If your problem is with the Red Hat developers, and the fd.o developers, and the GTK developers, and the Debian and Arch and SuSE and Ubuntu developers, and the DBus developers - maybe your problem is not actually with any of these developers but a mistaken idea of how open-source development ever worked?
Or what, is everyone except you under thrall to Lennart Poettering, master wizard?
I'm replying to a post in which you specifically called out Wayland and D-Bus, and your criticism of GTK and fd.o is all over this thread. Your lack of criticism of SuSE developers appears to be because you misremembered when/how they switched to systemd - because they did, relatively quickly.
But that raises the real question: If the problem is systemd, and the problem is so bad, why do you only blame Red Hat and not the every other distribution that switched to it? Do you think they were all victims of Tricksy Lennart, or?

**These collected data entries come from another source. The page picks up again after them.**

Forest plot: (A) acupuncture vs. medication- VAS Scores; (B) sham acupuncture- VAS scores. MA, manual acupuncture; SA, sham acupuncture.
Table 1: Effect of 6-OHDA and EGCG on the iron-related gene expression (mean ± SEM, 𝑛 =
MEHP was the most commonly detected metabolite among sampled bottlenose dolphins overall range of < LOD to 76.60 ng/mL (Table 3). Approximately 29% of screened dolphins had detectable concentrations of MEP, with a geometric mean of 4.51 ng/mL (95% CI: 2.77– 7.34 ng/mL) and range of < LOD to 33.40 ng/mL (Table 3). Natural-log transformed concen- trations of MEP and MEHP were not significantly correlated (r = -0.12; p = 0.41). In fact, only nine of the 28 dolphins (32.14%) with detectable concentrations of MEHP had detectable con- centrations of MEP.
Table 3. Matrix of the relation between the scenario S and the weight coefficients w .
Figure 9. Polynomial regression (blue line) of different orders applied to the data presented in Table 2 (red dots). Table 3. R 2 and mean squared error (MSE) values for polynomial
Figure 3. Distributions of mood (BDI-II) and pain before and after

> I'm replying to a post in which you specifically called out Wayland and D-Bus, and your criticism of GTK and fd.o is all over this thread. Your lack of criticism of SuSE developers appears to be because you misremembered when/how they switched to systemd - because they did, relatively quickly.

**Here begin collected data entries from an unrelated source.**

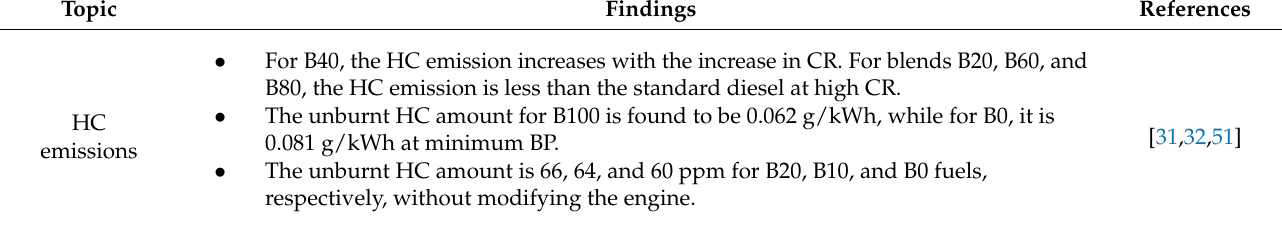
Table 5. Emission characteristics of waste cooking oil biodiesel blended with diesel fuel in diesel engines. Topic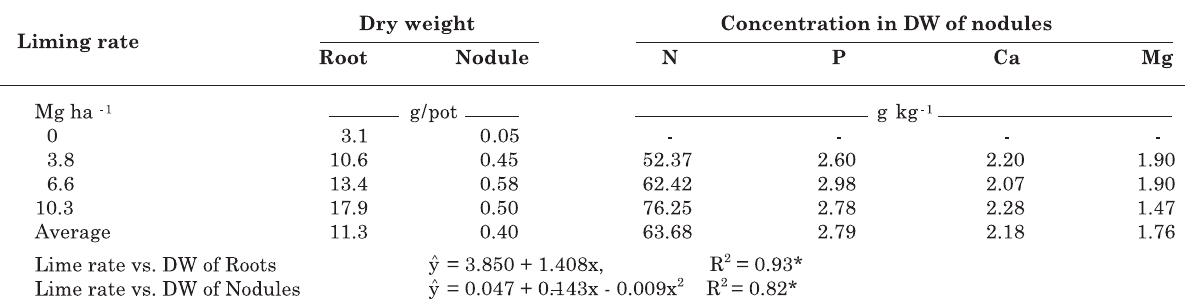
Table 4. Influence of lime treatments on root dry matter, nodule dry matter and N, P, Ca and Mg concentrations in alfalfa nodule dry matter after second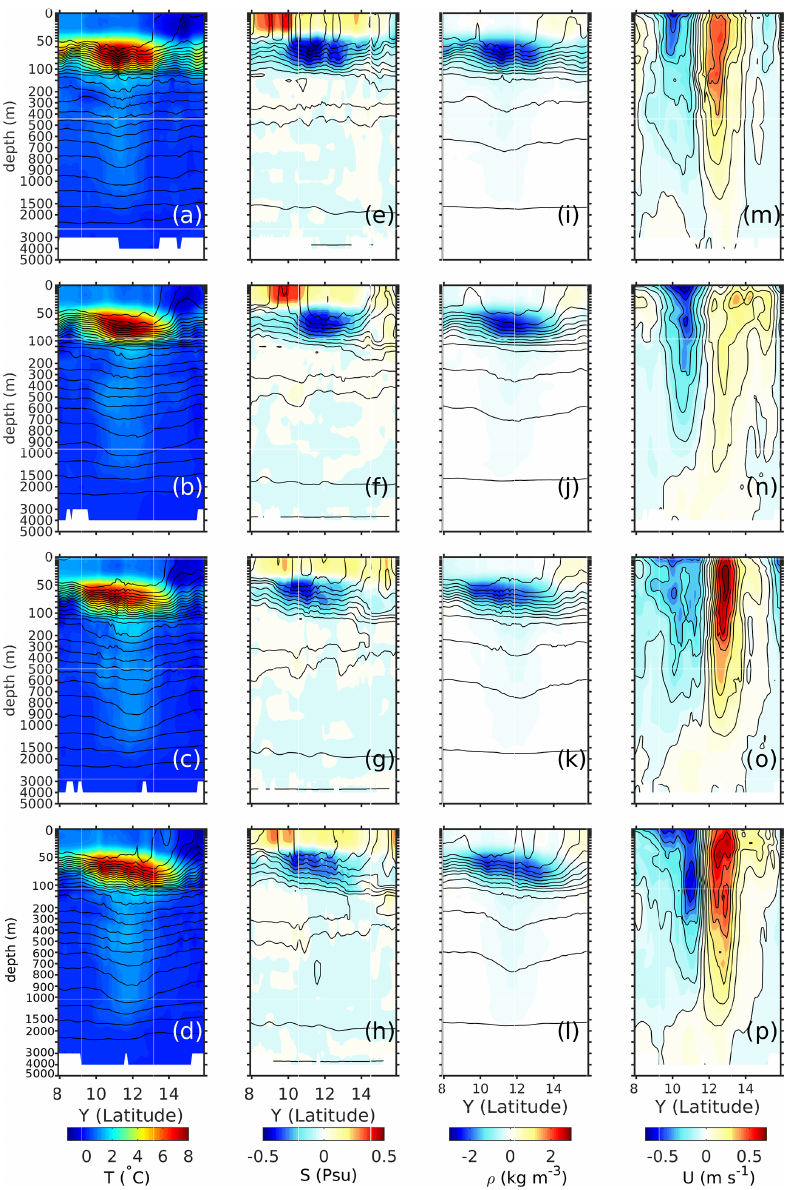
Figure 11. Vertical sections of ( a to d ) temperature, ( e to h ) salinity, ( i to l ) density, and ( m to p ) zonal velocity at 3 April, 27 April, 11 May, and 16 May 2019 (solid black lines) and their anomalies with respect to climatological mean values of 2018 (color shading). The solid lines in temperature field range between 2 and 27 ◦ C in 1 ◦ C intervals. The solid lines in salinity field range between 33 and 34.8 with 0.2psu intervals. The solid lines in density fields range between 1021 and 1027kgm − 3 in 0.5kgm − 3 intervals, and the current field anomalies range between 0.7 and 0.7ms − 1 in 0.05ms − 1 velocity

And you also brought in SuSE, Arch, and KDE, which I never criticized to make your argument that I simply hate everything work, which is quite disingenuous.
> But that raises the real question: If the problem is systemd, and the problem is so bad, why do you only blame Red Hat and not the every other distribution that switched to it? Do you think they were all victims of Tricksy Lennart, or?

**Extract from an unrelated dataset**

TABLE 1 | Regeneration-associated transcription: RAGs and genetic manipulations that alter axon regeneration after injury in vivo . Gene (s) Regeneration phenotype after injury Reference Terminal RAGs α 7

I do not, and have never blamed distributions for switching to systemd.
They can use what they want and it's neither their fault nor problem that systemd and other Red Hat projects are known to create dependencies upon one another for ill technical merit.
I have criticized Red Hat projects for creating dependencies on other Red Hat projects for political, rather than technical reasons; the rest is simply your putting words into my mouth to make a straw-man argument function.
I haven't seen any of these supposed Red Hat projects that have dependencies for political reasons. If that were really true then it would be trivial for anyone to remove those dependencies, and there wouldn't be anything for anyone to complain about. Any way you slice it doesn't seem like a cause for alarm.
I think I figured out my issue with systemd. It does not apply Chesterton Fence when redeveloping things… and how could it, when it redevelops so much.
Maybe it’s fine if it’s all you’ve ever know (or you never hacked on your system) but those that did have lost something.